Ovarian Cancer Synergy: In the NCT03587311 trial, the combination of anetumab ravtansine and bevacizumab was well-tolerated, though it faced stiff competition from standard paclitaxel-based regimens in platinum-resistant cases.
Bystander Activity: Research has confirmed the “bystander effect,” showing that the drug can kill heterogeneous tumors (tumors where not every cell is the same), which is a common reason for treatment failure in solid tumors.

Safety Profile and Side Effects

Anetumab ravtansine is generally better tolerated than traditional chemotherapy, but it has a very specific set of side effects due to its targeted nature.

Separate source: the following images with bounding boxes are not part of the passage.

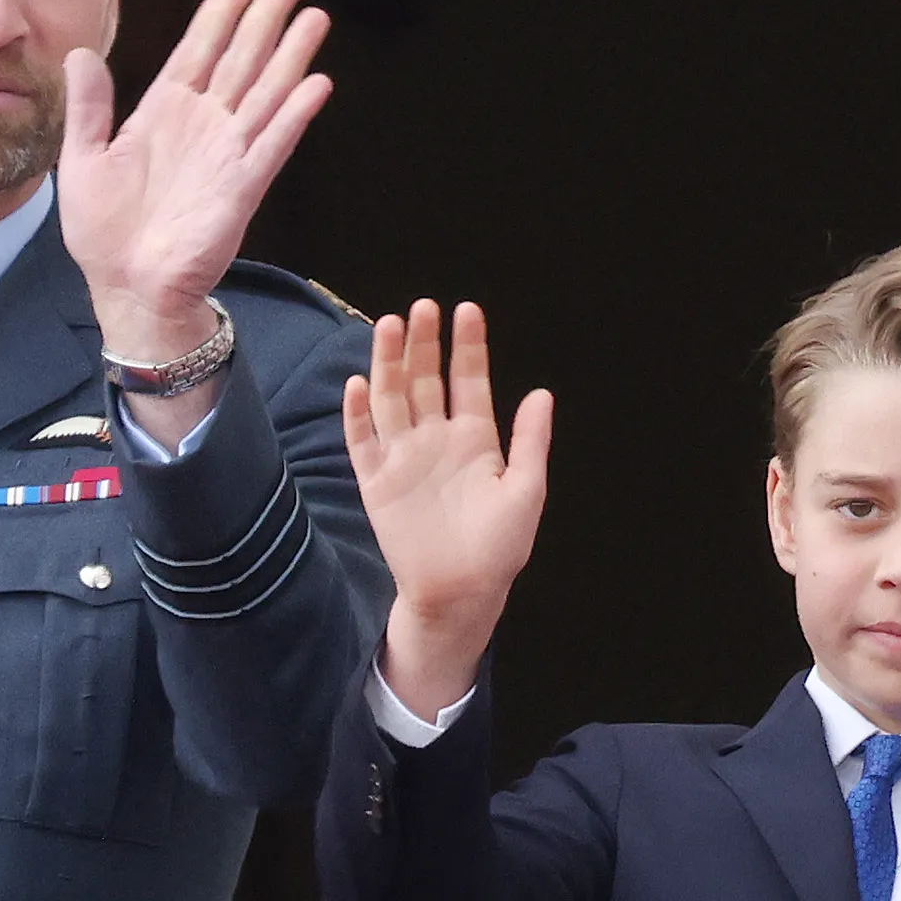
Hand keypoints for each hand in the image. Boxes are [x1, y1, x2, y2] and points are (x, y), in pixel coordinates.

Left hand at [60, 0, 333, 440]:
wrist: (126, 288)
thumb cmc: (102, 231)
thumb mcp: (82, 160)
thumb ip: (88, 107)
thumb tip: (81, 53)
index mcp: (164, 111)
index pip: (200, 46)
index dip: (223, 9)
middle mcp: (202, 125)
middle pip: (242, 57)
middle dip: (267, 16)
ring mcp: (226, 154)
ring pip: (266, 92)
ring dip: (291, 55)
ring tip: (315, 16)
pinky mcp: (242, 189)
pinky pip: (272, 145)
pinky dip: (293, 116)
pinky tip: (316, 84)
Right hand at [345, 300, 552, 720]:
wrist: (461, 593)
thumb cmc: (500, 547)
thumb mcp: (525, 490)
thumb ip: (530, 440)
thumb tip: (542, 392)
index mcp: (475, 439)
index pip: (468, 380)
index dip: (468, 346)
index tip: (467, 309)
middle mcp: (437, 440)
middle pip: (426, 380)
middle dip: (423, 344)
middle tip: (423, 308)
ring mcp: (404, 458)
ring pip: (391, 399)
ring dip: (388, 364)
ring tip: (390, 326)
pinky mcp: (376, 481)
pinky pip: (362, 441)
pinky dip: (358, 414)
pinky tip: (359, 384)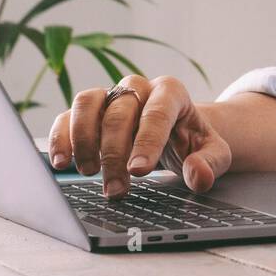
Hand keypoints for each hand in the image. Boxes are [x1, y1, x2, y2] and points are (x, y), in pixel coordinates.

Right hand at [48, 75, 231, 199]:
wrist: (177, 132)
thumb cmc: (192, 141)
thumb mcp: (214, 153)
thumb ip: (211, 163)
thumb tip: (198, 174)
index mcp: (171, 92)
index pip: (157, 112)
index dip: (147, 141)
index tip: (138, 171)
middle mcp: (139, 87)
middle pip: (120, 111)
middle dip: (115, 153)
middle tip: (116, 188)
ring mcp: (112, 94)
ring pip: (88, 102)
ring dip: (83, 139)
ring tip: (87, 171)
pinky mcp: (90, 109)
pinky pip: (69, 114)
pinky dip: (61, 136)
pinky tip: (61, 162)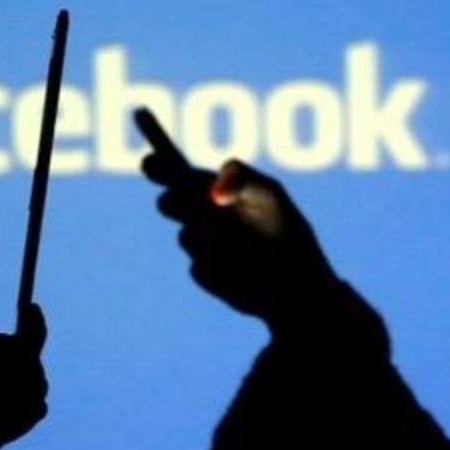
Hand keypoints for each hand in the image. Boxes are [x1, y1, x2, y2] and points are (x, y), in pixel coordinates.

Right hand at [135, 108, 338, 325]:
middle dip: (174, 202)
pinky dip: (219, 267)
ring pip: (187, 238)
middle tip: (190, 204)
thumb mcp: (270, 196)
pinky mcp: (206, 275)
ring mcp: (202, 246)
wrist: (300, 286)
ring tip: (245, 246)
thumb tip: (212, 191)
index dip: (159, 166)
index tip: (149, 163)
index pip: (176, 173)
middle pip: (170, 203)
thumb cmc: (288, 232)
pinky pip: (199, 268)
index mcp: (214, 191)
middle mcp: (203, 216)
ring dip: (209, 239)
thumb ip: (242, 179)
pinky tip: (244, 271)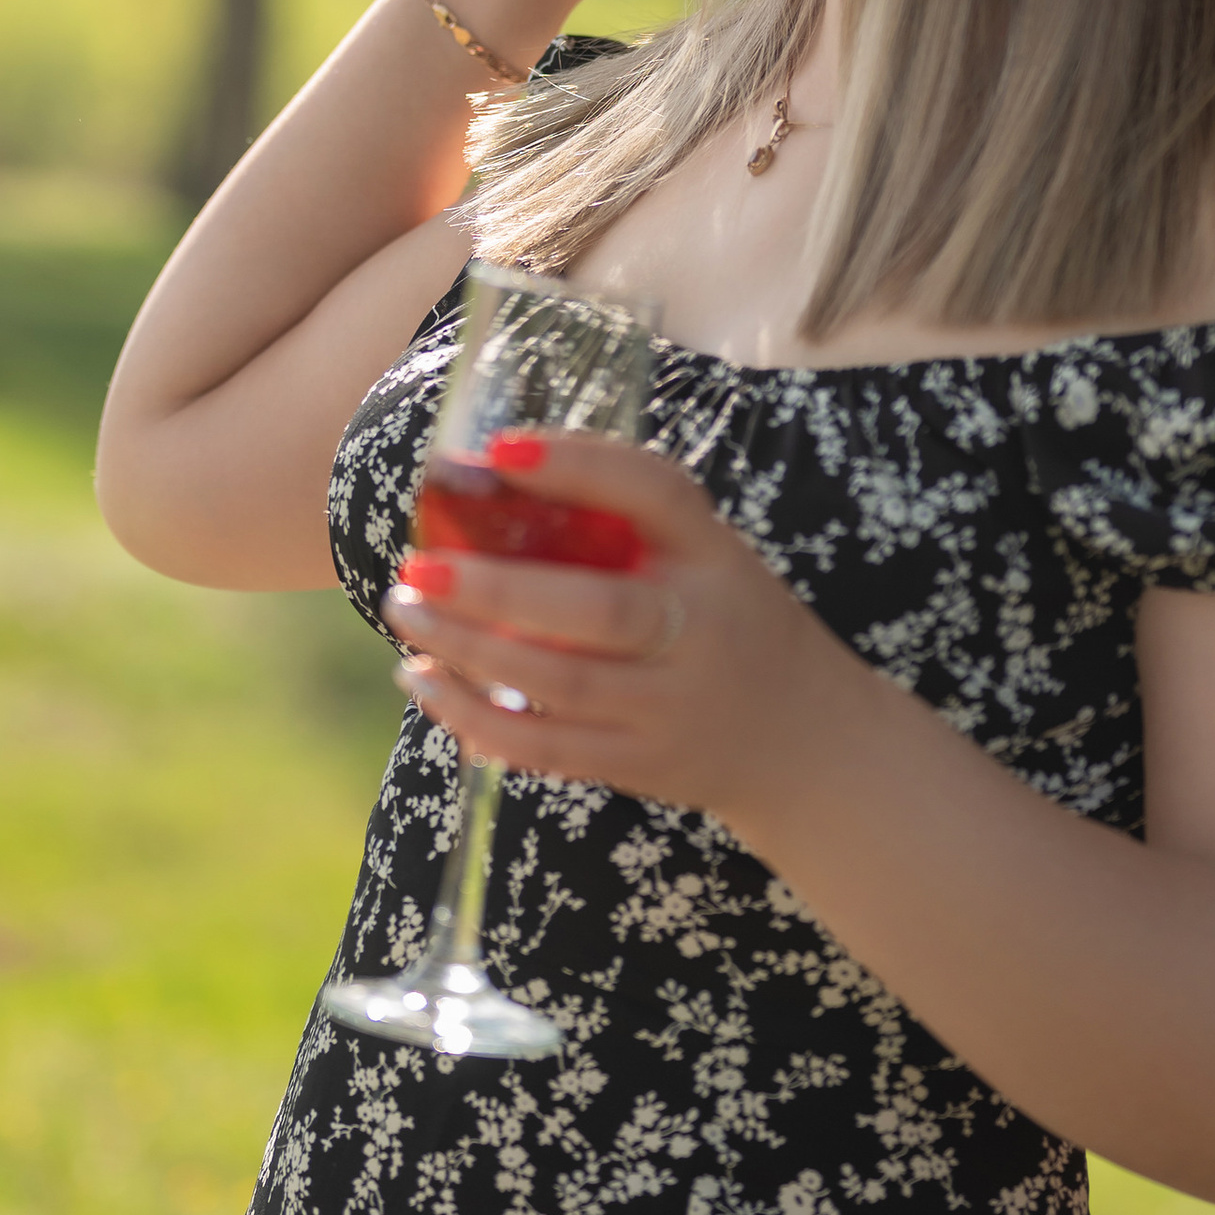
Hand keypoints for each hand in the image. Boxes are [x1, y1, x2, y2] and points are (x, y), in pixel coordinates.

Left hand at [383, 428, 854, 841]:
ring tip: (406, 610)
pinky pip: (549, 748)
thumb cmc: (731, 626)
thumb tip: (488, 482)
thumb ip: (628, 529)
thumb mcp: (709, 560)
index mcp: (717, 556)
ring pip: (561, 684)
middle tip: (419, 564)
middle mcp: (701, 629)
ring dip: (469, 650)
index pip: (656, 494)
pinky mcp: (643, 763)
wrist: (808, 744)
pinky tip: (426, 682)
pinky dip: (478, 719)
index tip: (498, 451)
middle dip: (498, 589)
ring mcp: (673, 705)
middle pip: (599, 609)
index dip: (579, 467)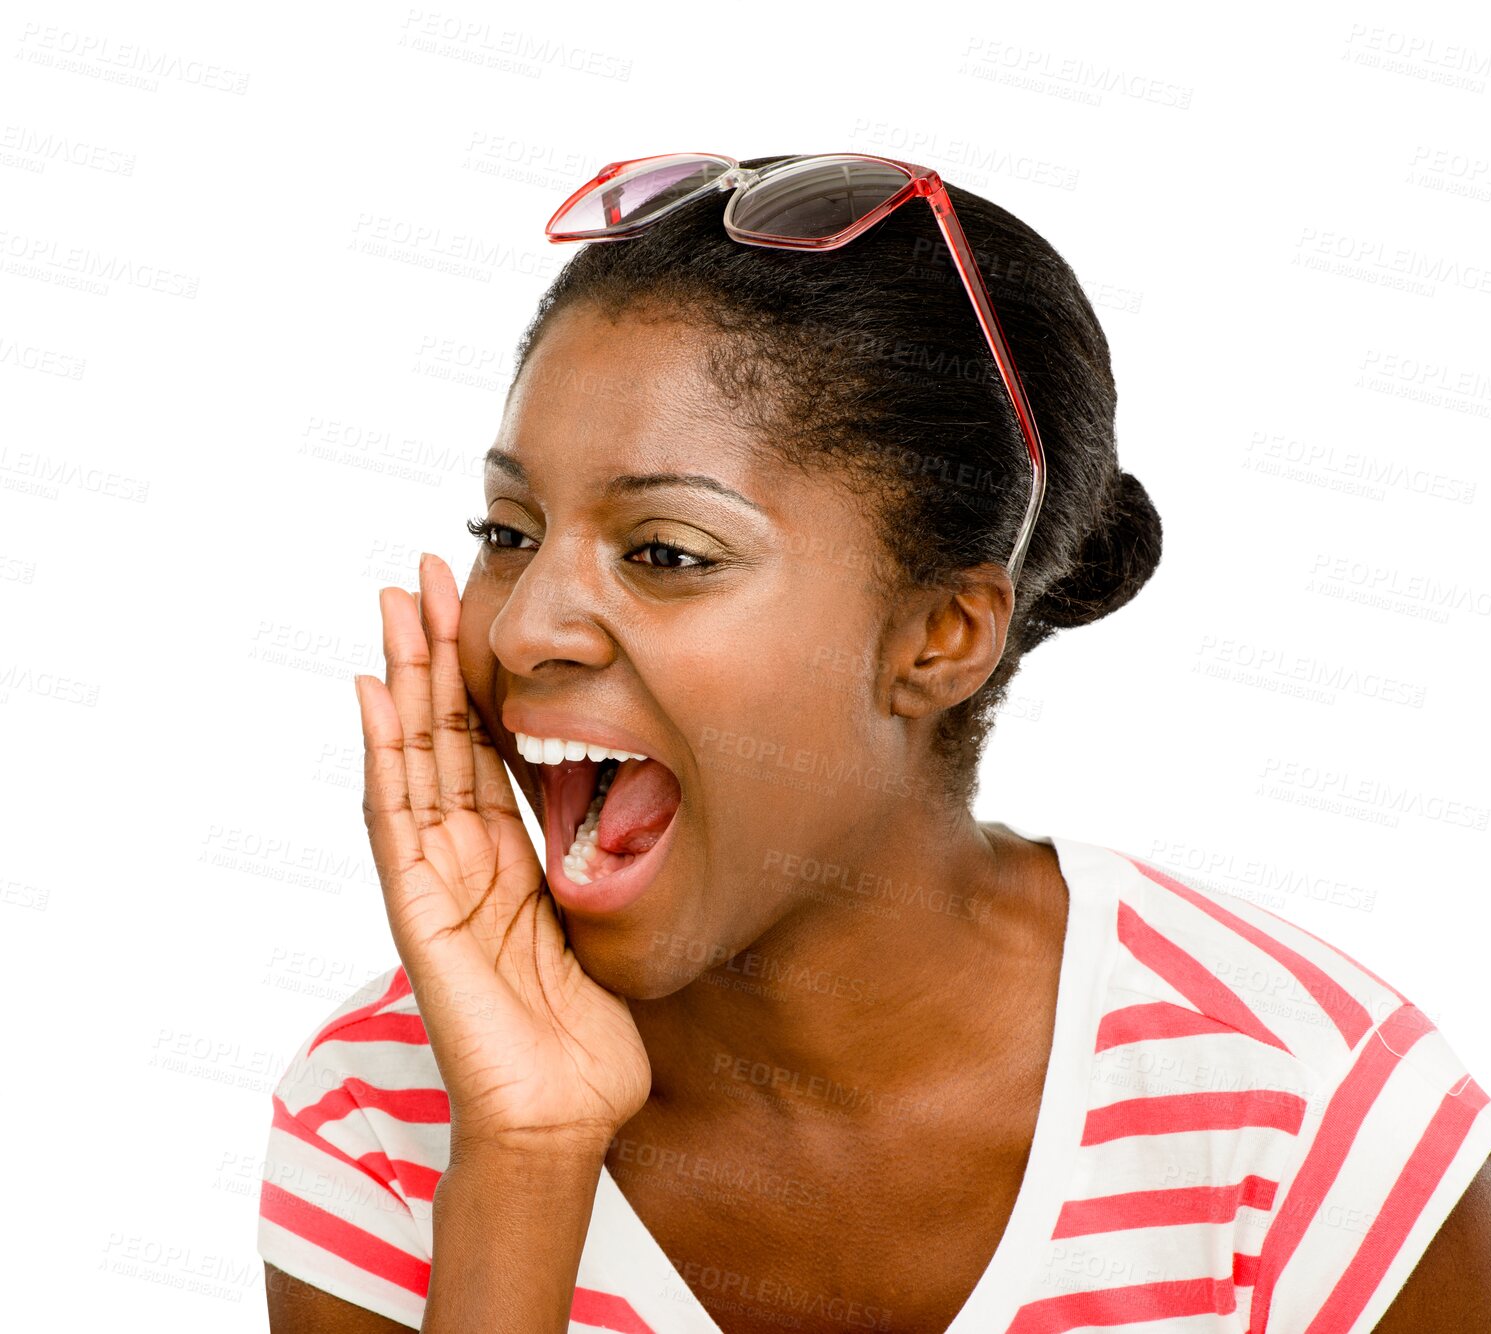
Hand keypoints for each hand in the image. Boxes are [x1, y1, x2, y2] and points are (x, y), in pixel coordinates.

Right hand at [353, 553, 650, 1156]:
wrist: (563, 1115)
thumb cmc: (587, 1034)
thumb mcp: (606, 923)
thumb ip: (601, 862)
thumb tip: (645, 802)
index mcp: (512, 855)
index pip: (484, 745)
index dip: (476, 676)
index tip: (473, 604)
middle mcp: (466, 855)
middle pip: (441, 733)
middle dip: (433, 652)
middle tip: (424, 570)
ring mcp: (435, 878)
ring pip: (413, 757)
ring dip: (404, 677)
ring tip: (395, 602)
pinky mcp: (420, 909)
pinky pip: (396, 818)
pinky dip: (385, 754)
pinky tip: (375, 692)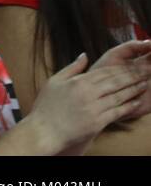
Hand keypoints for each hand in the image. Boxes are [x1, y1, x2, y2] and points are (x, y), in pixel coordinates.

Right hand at [27, 51, 148, 154]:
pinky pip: (117, 112)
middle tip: (145, 71)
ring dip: (133, 89)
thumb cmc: (46, 106)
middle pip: (115, 82)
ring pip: (119, 96)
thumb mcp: (54, 81)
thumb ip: (72, 68)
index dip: (121, 68)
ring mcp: (94, 108)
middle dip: (132, 75)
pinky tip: (136, 101)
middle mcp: (88, 93)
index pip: (104, 71)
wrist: (45, 130)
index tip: (132, 64)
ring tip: (144, 84)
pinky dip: (129, 106)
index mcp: (78, 82)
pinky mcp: (98, 122)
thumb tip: (84, 55)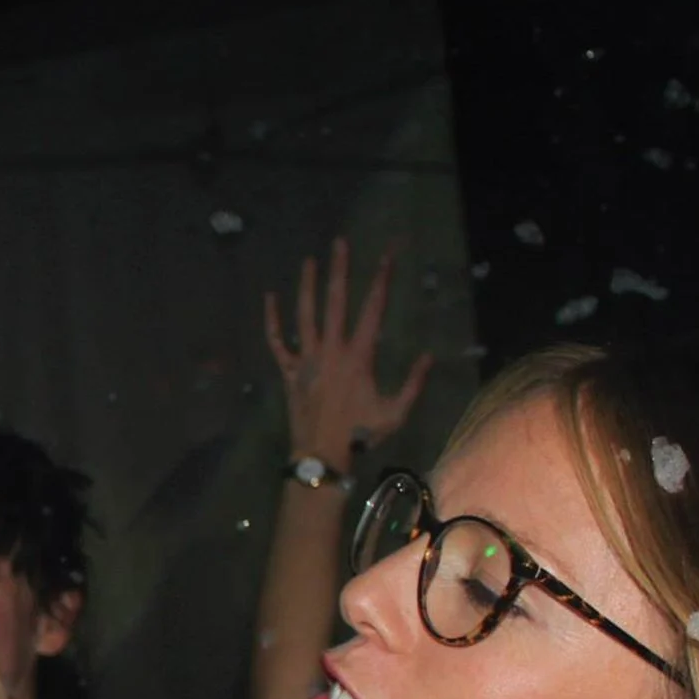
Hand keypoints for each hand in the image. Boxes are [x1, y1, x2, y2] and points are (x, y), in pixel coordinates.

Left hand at [264, 239, 433, 472]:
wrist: (321, 455)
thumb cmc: (360, 434)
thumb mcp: (395, 412)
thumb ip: (414, 383)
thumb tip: (429, 356)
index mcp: (358, 356)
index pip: (373, 309)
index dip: (382, 279)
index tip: (388, 255)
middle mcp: (331, 351)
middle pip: (336, 302)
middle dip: (340, 270)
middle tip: (340, 242)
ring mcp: (307, 359)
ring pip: (305, 315)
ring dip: (307, 286)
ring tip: (310, 260)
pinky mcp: (289, 372)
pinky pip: (277, 342)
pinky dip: (272, 320)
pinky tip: (270, 298)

Common Side Effects (>10%):

Nausea and Diarrhea: Generally mild but common in the first few cycles.
Fatigue: A general sense of tiredness.
Corneal Disorders (Eye Issues): A unique side effect of many ADCs. Patients may experience blurred vision or dry eyes.
Decreased Appetite.

Serious Adverse Events:

Corneal Epitheliopathy: Damage to the surface of the eye, which may require dose delays or specialized eye drops.
Infusion-Related Reactions: Fever or chills during the IV infusion.
Peripheral Neuropathy: Numbness or tingling in the hands and feet.
Black Box Warning: There is currently no FDA Black Box Warning.
Management Strategies: Patients often undergo regular eye exams before and during treatment. To prevent eye issues, doctors may prescribe specialized lubricant or steroid eye drops.

Research Areas

In the realm of Regenerative Medicine, anetumab ravtansine is being used to study “Mesothelin Shedding.” Cancer cells often “shed” their mesothelin protein into the blood, where it acts as a decoy, soaking up the drug before it can reach the tumor. Researchers are investigating “Regenerative Primers”—drugs that can temporarily stop this shedding and help regenerate a “receptive” tumor environment, allowing the anetumab ravtansine to hit its target more effectively.

Patient Management and Practical Recommendations

Pre-treatment Tests to be Performed:

Mesothelin Immunohistochemistry (IHC): A biopsy test to ensure the tumor expresses the mesothelin protein.
Soluble Mesothelin-Related Protein (SMRP): A blood test to see if the patient has high “decoy” levels in their blood.
Baseline Eye Exam: Essential to monitor for corneal changes.

Precautions During Treatment:

Eye Care: Use fragrance-free, preservative-free artificial tears as directed. Avoid wearing contact lenses on the day of and day after the infusion.
Sun Protection: Some ADCs can make the skin or eyes more sensitive to light.

“Do’s and Don’ts” List:

DO report any blurred vision or “gritty” feeling in your eyes immediately.
DO stay hydrated to help your kidneys process the drug payload.
DON’T miss your scheduled eye exams, as these are the “early warning system” for side effects.
DON’T start any new herbal medications without asking your oncologist, as they may interfere with how the DM4 payload is cleared from your body.

Legal Disclaimer

The information provided in this guide is for educational and informational purposes only and does not constitute medical advice. Anetumab ravtansine is an investigational agent and is not currently approved by the US Food and Drug Administration (FDA) for general clinical use. It is available only through participation in approved clinical trials. Always consult with a qualified healthcare professional or your treating oncologist regarding diagnosis, treatment options, and eligibility for clinical trials.